WebCrawler crawls a portion of the web to build an index that allows you to quickly access portions of this web, and to respond to various types of queries—or web searches—much like Google queries. For example, you should be able to type “hoojiedoober” and get a list of pages that contain the word “hoojiedoober.”
First, make sure you add the attoparser library to your classpath! Then, you can run the WebCrawler class, providing it ABSOLUTE URLS, on the two provided testing websites. Absolute URLS are prefixed by "file://", and look something like this:
file://
For example, on the command line, using linux:
java -cp attoparser-2.0.0.BETA2.jar:bin assignment.WebCrawler file:////president96/index.html
This should run your crawler and save an index to "index.db"!
To run the webserver, run the assignment.WebServer class; this will load your previously generated index.db file from your crawler, and then set up an HTTP webserver you can connect to in your browser:
java -cp attoparser-2.0.0.BETA2.jar:bin assignment.WebServer
The program will output "listening on port 1989"; to see the actual website, go to
localhost:1989
in your browser; the UI should show up promptly.
This consists of individual words, the logical AND (&) operator, the logical OR (|) operator, and parentheses. To simplify the parsing, your language will have to fully parenthesize each query, ie, any use of AND or OR requires a set of parentheses. Here are some examples of basic queries:
- snufflelupagus
- Find pages that contain the word “snufflelupagus.”

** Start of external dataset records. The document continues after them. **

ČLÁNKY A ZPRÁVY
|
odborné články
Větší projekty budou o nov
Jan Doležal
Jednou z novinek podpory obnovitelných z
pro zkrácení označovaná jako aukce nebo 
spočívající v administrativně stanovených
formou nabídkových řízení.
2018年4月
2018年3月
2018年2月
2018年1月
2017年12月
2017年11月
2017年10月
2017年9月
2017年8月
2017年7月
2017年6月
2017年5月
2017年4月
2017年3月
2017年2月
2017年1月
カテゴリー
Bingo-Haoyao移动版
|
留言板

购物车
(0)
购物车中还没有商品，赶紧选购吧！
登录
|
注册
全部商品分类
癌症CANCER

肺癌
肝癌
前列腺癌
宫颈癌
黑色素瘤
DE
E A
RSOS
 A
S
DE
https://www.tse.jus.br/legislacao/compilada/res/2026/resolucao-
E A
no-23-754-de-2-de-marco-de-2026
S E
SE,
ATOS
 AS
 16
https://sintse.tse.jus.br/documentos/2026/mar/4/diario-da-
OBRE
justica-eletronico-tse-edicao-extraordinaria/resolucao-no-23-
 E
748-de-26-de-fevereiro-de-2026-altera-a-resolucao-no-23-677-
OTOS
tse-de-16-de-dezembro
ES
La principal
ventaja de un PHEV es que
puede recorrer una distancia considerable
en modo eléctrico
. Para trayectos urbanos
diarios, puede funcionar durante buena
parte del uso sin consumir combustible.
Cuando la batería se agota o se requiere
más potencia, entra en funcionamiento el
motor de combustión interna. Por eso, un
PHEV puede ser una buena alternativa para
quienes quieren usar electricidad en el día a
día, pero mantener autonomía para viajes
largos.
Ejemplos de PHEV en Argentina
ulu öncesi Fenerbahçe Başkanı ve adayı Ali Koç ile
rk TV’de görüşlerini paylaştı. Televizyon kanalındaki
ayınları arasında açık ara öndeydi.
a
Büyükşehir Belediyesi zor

- (rosencrantz & guildenstern)
- Find pages that contain both “rosencrantz” and “guildenstern.”
- (naughty | bear)
- Find pages that contain either “naughty” or “bear.”

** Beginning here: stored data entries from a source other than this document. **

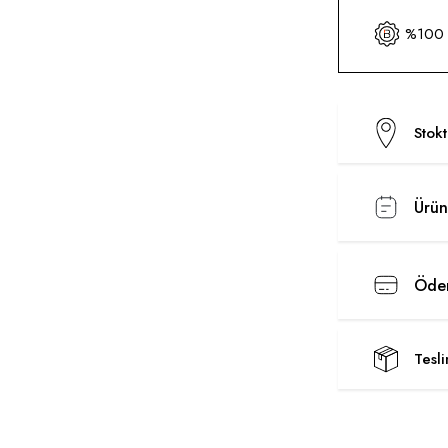
%100 O
Stok
Ürün
Ödem
Tesl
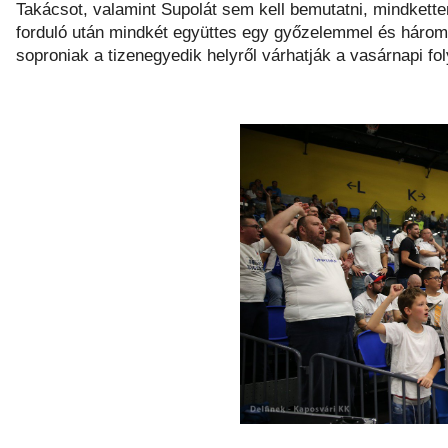
Takácsot, valamint Supolát sem kell bemutatni, mindkette
forduló után mindkét együttes egy győzelemmel és három v
soproniak a tizenegyedik helyről várhatják a vasárnapi fol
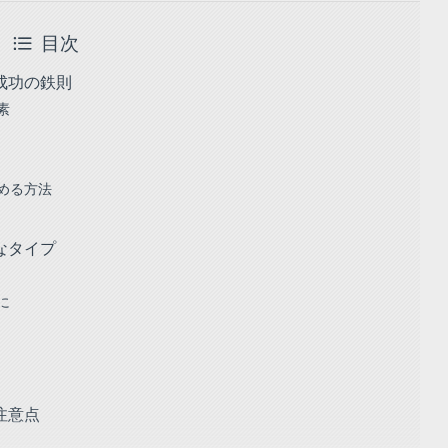
目次
成功の鉄則
素
める方法
なタイプ
に
注意点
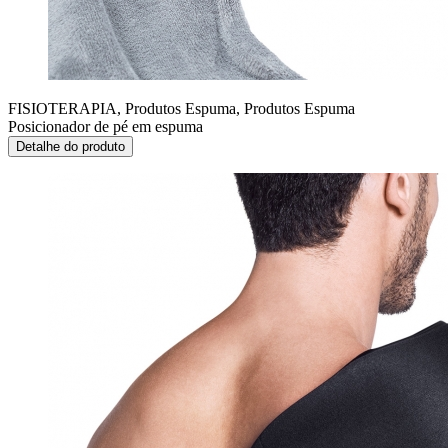
FISIOTERAPIA, Produtos Espuma, Produtos Espuma
Posicionador de pé em espuma
Detalhe do produto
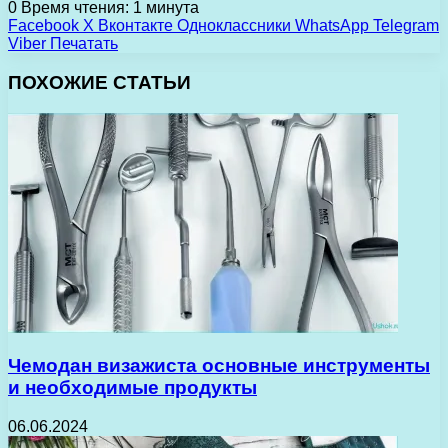
0
Время чтения: 1 минута
Facebook
X
Вконтакте
Одноклассники
WhatsApp
Telegram
Viber
Печатать
ПОХОЖИЕ СТАТЬИ
Чемодан визажиста основные инструменты
и необходимые продукты
06.06.2024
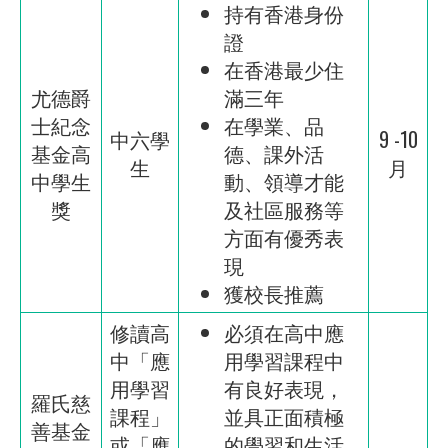
持有香港身份
證
在香港最少住
尤德爵
滿三年
士紀念
在學業、品
中六學
9 -10
基金高
德、課外活
生
月
中學生
動、領導才能
獎
及社區服務等
方面有優秀表
現
獲校長推薦
修讀高
必須在高中應
中「應
用學習課程中
用學習
有良好表現，
羅氏慈
課程」
並具正面積極
善基金
或「應
的學習和生活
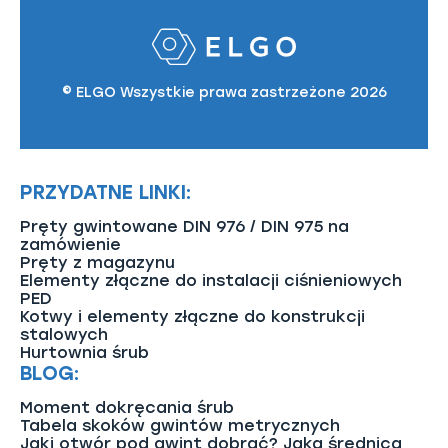
© ELGO Wszystkie prawa zastrzeżone 2026
PRZYDATNE LINKI:
Pręty gwintowane DIN 976 / DIN 975 na
zamówienie
Pręty z magazynu
Elementy złączne do instalacji ciśnieniowych
PED
Kotwy i elementy złączne do konstrukcji
stalowych
Hurtownia śrub
BLOG:
Moment dokręcania śrub
Tabela skoków gwintów metrycznych
Jaki otwór pod gwint dobrać? Jaka średnica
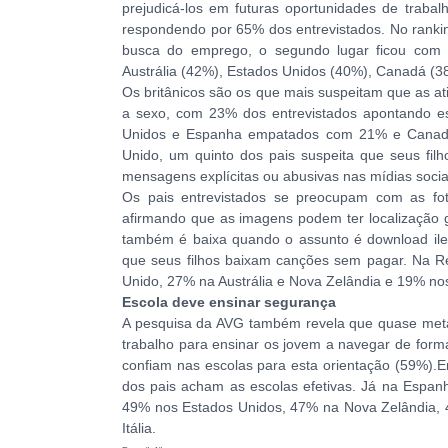
prejudicá-los em futuras oportunidades de traba
respondendo por 65% dos entrevistados. No rankin
busca do emprego, o segundo lugar ficou com a
Austrália (42%), Estados Unidos (40%), Canadá (3
Os britânicos são os que mais suspeitam que as at
a sexo, com 23% dos entrevistados apontando e
Unidos e Espanha empatados com 21% e Canadá
Unido, um quinto dos pais suspeita que seus fi
mensagens explícitas ou abusivas nas mídias socia
Os pais entrevistados se preocupam com as fo
afirmando que as imagens podem ter localização g
também é baixa quando o assunto é download ile
que seus filhos baixam canções sem pagar. Na 
Unido, 27% na Austrália e Nova Zelândia e 19% no
Escola deve ensinar segurança
A pesquisa da AVG também revela que quase meta
trabalho para ensinar os jovem a navegar de form
confiam nas escolas para esta orientação (59%).E
dos pais acham as escolas efetivas. Já na Espan
49% nos Estados Unidos, 47% na Nova Zelândia,
Itália.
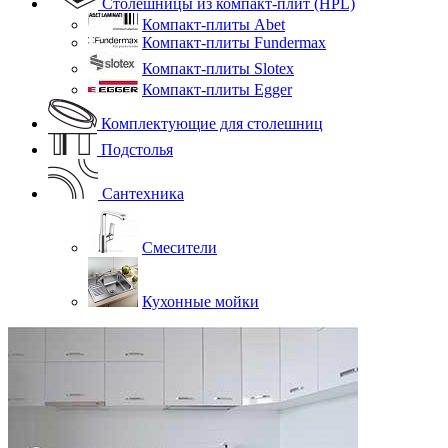
Столешницы из компакт-плит (HPL)
Компакт-плиты Abet
Компакт-плиты Fundermax
Компакт-плиты Slotex
Компакт-плиты Egger
Комплектующие для столешниц
Подстолья
Сантехника
Смесители
Кухонные мойки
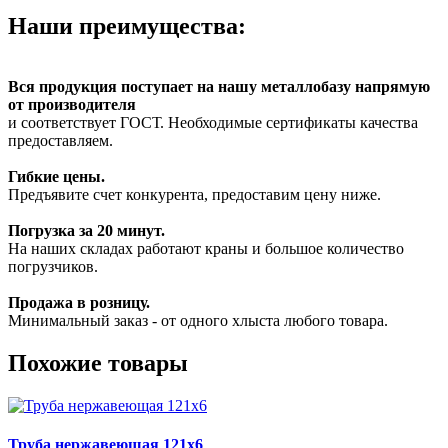
Наши преимущества:
Вся продукция поступает на нашу металлобазу напрямую
от производителя
и соответствует ГОСТ. Необходимые сертификаты качества
предоставляем.
Гибкие цены.
Предъявите счет конкурента, предоставим цену ниже.
Погрузка за 20 минут.
На наших складах работают краны и большое количество
погрузчиков.
Продажа в розницу.
Минимальный заказ - от одного хлыста любого товара.
Похожие товары
Труба нержавеющая 121х6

- ((wealth & fame) | happiness)
- Find pages that contain both “wealth” and “fame” or pages that contain “happiness.”
The NOT operator (!) matches pages that do not contain the specified word.

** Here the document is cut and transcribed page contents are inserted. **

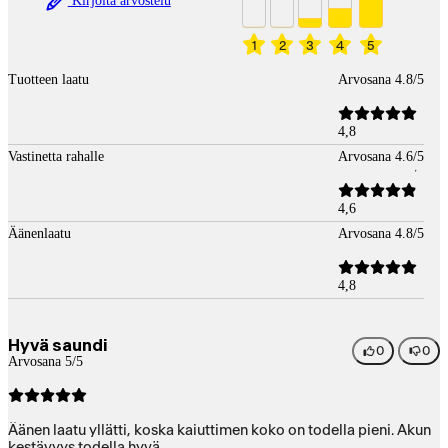
Kirjoita arvostelu
1
2
3
4
5
Tuotteen laatu
Arvosana 4.8/5
4,8
Vastinetta rahalle
Arvosana 4.6/5
4,6
Äänenlaatu
Arvosana 4.8/5
4,8
Hyvä saundi
0
0
Arvosana 5/5
Äänen laatu yllätti, koska kaiuttimen koko on todella pieni. Akun
kestävyys todella hyvä.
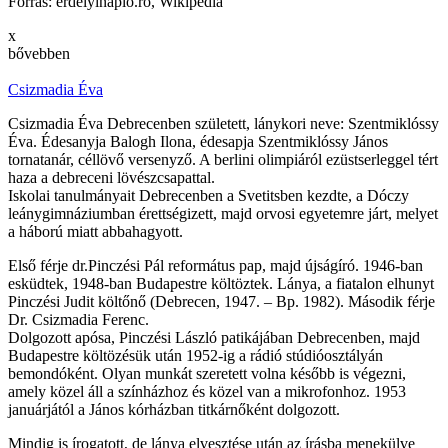
Forrás: erdelyinaplo.ro, Wikipédia
x
bővebben
Csizmadia Éva
Csizmadia Éva Debrecenben született, lánykori neve: Szentmiklóssy
Éva. Édesanyja Balogh Ilona, édesapja Szentmiklóssy János
tornatanár, céllövő versenyző. A berlini olimpiáról ezüstserleggel tért
haza a debreceni lövészcsapattal.
Iskolai tanulmányait Debrecenben a Svetitsben kezdte, a Dóczy
leánygimnáziumban érettségizett, majd orvosi egyetemre járt, melyet
a háború miatt abbahagyott.
Első férje dr.Pinczési Pál református pap, majd újságíró. 1946-ban
esküdtek, 1948-ban Budapestre költöztek. Lánya, a fiatalon elhunyt
Pinczési Judit költőnő (Debrecen, 1947. – Bp. 1982). Második férje
Dr. Csizmadia Ferenc.
Dolgozott apósa, Pinczési László patikájában Debrecenben, majd
Budapestre költözésük után 1952-ig a rádió stúdióosztályán
bemondóként. Olyan munkát szeretett volna később is végezni,
amely közel áll a színházhoz és közel van a mikrofonhoz. 1953
januárjától a János kórházban titkárnőként dolgozott.
Mindig is írogatott, de lánya elvesztése után az írásba menekülve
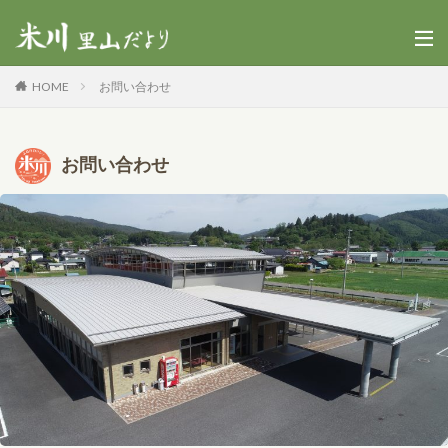
HOME
お問い合わせ
お問い合わせ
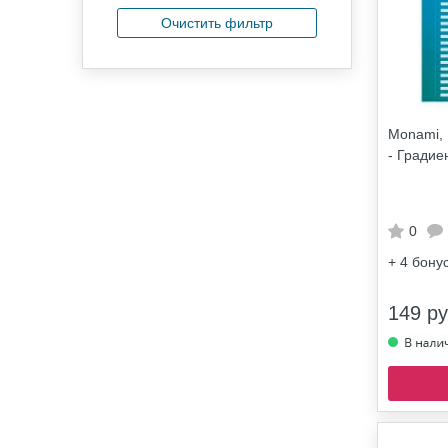
Очистить фильтр
Monami, 
- Градие
0
+ 4
бону
149 ру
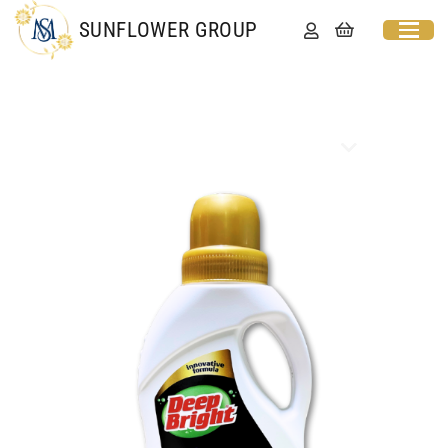
SUNFLOWER GROUP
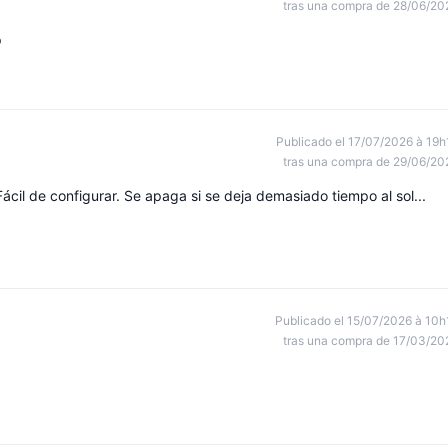
tras una compra de 28/06/20
p
Publicado el 17/07/2026 à 19h
tras una compra de 29/06/20
ácil de configurar. Se apaga si se deja demasiado tiempo al sol...
Publicado el 15/07/2026 à 10h
tras una compra de 17/03/20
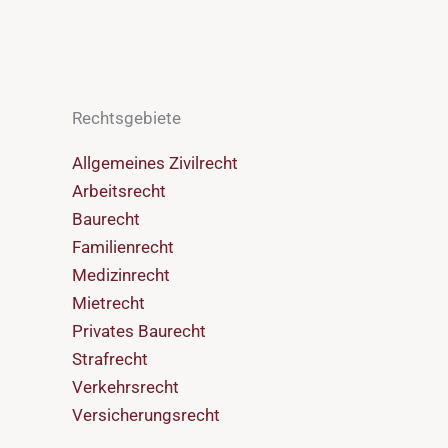
Rechtsgebiete
Allgemeines Zivilrecht
Arbeitsrecht
Baurecht
Familienrecht
Medizinrecht
Mietrecht
Privates Baurecht
Strafrecht
Verkehrsrecht
Versicherungsrecht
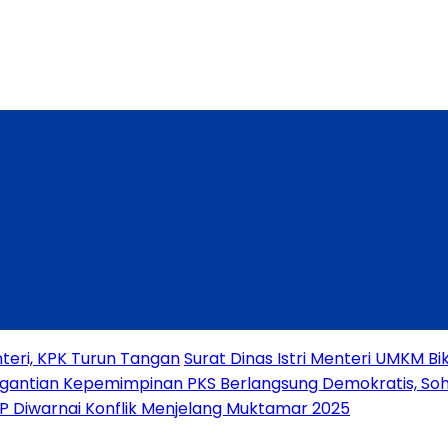
teri, KPK Turun Tangan
Surat Dinas Istri Menteri UMKM 
gantian Kepemimpinan PKS Berlangsung Demokratis, Soh
PP Diwarnai Konflik Menjelang Muktamar 2025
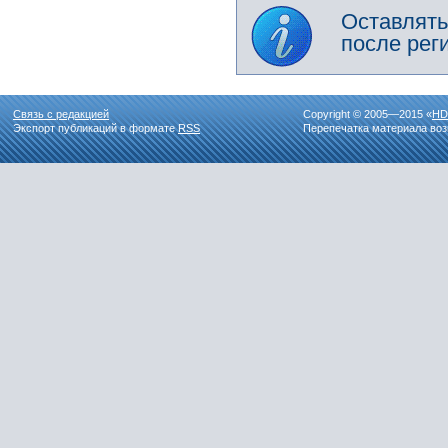
Оставлять
после рег
Связь с редакцией
Copyright © 2005—2015 «
HD
Экспорт публикаций в формате
RSS
Перепечатка материала воз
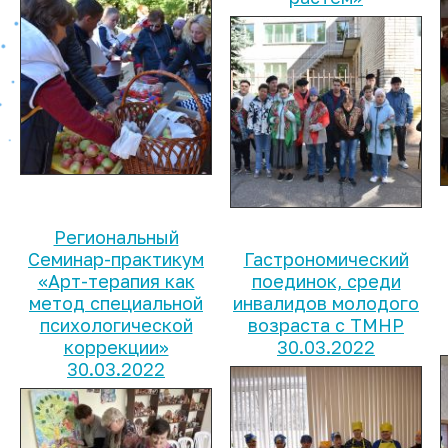
Региональный
Семинар-практикум
Гастрономический
«Арт-терапия как
поединок, среди
метод специальной
инвалидов молодого
психологической
возраста с ТМНР
коррекции»
30.03.2022
30.03.2022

Phrase queries search for a contiguous sequence of words. The phrase is indicated by surrounding a sequence of words in double quotation marks, for example, "john paul george".
If a query consists of consecutive words (not in quotation marks), the engine searches for pages that contain both words.
This is the specific grammar that the parser follows. All valid queries will follow this
Query → Query’ Query Query → Query’ Query’ → ( Query’ & Query’ ) Query’ → ( Query’ | Query’ ) Query’ → word Query’ → !word Query’ → "Words" Words → word Words Words → word
For example, foo bar | baz isn’t a valid query since the OR is not parenthesized.